Without question, there’s some really well-done, top-notch material on Texas Metal Outlaws. But the album is not an unqualified success. For my taste, a couple of songs miss the mark. Track 2, “Malt Liquor Maniac,” is a stripped-down-and-dirty biker-metal type ditty that sees Williams barking out gruff effects-laden lead vocals himself with some cringe-inducing lyrics (oh, I know they were supposed to be tongue in cheek) about drinking 40 oz bottles from the corner store, “even chug the bitch foam,” and being victimized by the titular character who is so “drunk now and later” that he is “clearing out your bank account and your refrigerator.” You get the picture. Its placement as the second song unfortunately kills a lot of the momentum generated by the opening “Texas Metal Outlaws.” And the closing song is a silly rewrite of “That’s What Friends Are For.” Yeah, the Dionne Warwick song.

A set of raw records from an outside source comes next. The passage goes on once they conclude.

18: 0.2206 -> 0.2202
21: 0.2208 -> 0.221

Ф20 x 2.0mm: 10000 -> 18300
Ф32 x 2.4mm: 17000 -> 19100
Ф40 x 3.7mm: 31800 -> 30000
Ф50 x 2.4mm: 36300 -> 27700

Instead of singing things like “Keep smiling, keep shining / Knowing you can count on me for sure,” the TMO version has lines like “Keep slaying, keep raising / Goathorns in the air cause I am sure.” I mean, it’s clever and the guys obviously had quite a laugh taking the piss out of this maudlin song, but it’s not the kind of thing I’d want to hear more than once or twice. (You know that Twisted Sister Christmas album where they do a metal-lyric version of “Twelve Days of Christmas”? Yeah, it’s kinda like that.) Furthermore, a skeptic might view Texas Metal Outlaws as simply an Ignitor album disguised by a plethora of guests; after all, several members of Ignitor feature prominently, and the creative braintrust powering this machine is clearly Ignitor’s six-string tandem of Williams and Stuart Laurence, who played nearly all the guitar parts, wrote nearly all the music (Williams) and recorded, mixed and produced the album. Of course, the musical diversity on display and the aforementioned guests should effectively rebut that sentiment. Also, the tracklisting is a bit on the skimpy side, with just six original songs plus the two covers and a 36-minute total running time. But I choose to laud Texas Metal Outlaws for what it is. It ain’t perfect, but when it’s good, it’s really really good, folks. I applaud the effort, I applaud the results, and I sincerely hope there’s more where this album came from.